Survey on Semantic Stereo Matching / Semantic Depth Estimation

Viny Saajan Victor,Peter Neigel
DOI: https://doi.org/10.48550/arXiv.2109.10123
2021-09-21
Abstract:Stereo matching is one of the widely used techniques for inferring depth from stereo images owing to its robustness and speed. It has become one of the major topics of research since it finds its applications in autonomous driving, robotic navigation, 3D reconstruction, and many other fields. Finding pixel correspondences in non-textured, occluded and reflective areas is the major challenge in stereo matching. Recent developments have shown that semantic cues from image segmentation can be used to improve the results of stereo matching. Many deep neural network architectures have been proposed to leverage the advantages of semantic segmentation in stereo matching. This paper aims to give a comparison among the state of art networks both in terms of accuracy and in terms of speed which are of higher importance in real-time applications.
Computer Vision and Pattern Recognition,Machine Learning
What problem does this paper attempt to address?

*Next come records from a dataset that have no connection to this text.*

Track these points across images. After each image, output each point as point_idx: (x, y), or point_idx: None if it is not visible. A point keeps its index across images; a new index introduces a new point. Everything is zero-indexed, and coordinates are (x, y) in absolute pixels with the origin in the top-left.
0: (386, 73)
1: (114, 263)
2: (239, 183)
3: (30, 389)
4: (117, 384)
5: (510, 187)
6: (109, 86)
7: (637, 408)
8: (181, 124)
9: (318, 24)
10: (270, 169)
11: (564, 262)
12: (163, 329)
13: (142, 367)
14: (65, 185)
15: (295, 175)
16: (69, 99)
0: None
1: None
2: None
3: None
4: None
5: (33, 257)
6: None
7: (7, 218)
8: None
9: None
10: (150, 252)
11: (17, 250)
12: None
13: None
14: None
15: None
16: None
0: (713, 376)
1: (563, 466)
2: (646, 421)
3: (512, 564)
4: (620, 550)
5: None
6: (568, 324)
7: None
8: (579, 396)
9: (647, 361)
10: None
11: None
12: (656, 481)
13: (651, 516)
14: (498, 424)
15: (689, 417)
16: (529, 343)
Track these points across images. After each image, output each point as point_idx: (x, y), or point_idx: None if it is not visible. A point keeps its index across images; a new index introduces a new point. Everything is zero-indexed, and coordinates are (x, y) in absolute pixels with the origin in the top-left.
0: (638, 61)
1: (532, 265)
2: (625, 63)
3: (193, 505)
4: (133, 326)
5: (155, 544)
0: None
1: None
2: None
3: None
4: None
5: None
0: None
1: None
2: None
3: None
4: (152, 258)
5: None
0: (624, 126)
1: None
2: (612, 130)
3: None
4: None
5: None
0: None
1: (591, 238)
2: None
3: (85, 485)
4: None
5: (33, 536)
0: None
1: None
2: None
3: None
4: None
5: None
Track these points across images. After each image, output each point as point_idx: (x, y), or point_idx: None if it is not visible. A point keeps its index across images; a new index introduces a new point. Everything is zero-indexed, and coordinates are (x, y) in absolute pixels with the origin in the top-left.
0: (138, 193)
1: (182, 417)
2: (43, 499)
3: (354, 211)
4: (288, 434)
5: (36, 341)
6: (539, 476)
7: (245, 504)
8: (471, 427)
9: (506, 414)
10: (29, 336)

This paper aims to address the challenges of stereo matching in finding pixel correspondences in non - textured, occluded and reflective regions. Specifically, the paper explores how to use semantic cues in image segmentation to improve the accuracy of stereo matching. The paper also makes a comparative analysis of the performance of the current state - of - the - art network architectures in terms of accuracy and speed, which are particularly important for real - time applications. By integrating semantic segmentation and depth estimation, the paper proposes several methods to improve the effect of stereo matching. These methods include but are not limited to: 1. **Joint feature extraction**: Extract features that are common to stereo matching and semantic segmentation from the input stereo images. 2. **Disparity estimation**: Use deep convolutional layers to extract features specific to disparity estimation and create a cost volume through regression to obtain an initial disparity map. 3. **Semantic segmentation**: Extract semantic labels of the image, which helps to improve disparity estimation in non - textured, occluded and reflective regions. 4. **Disparity refinement**: Use semantic cues to refine the initial disparity, especially in difficult - to - handle regions, to improve the accuracy of the final disparity map. In addition, the paper also discusses the application of different loss functions, such as $L_1$ smooth loss, Softmax cross - entropy loss, photometric loss, regularization loss, consistency loss, smooth loss and cross - domain discontinuity loss. These loss functions are used to optimize model performance during the training process. In summary, the main objective of this paper is to explore and compare various methods for semantic stereo matching, especially in the trade - off between accuracy and real - time performance, and to provide guidance for practical applications.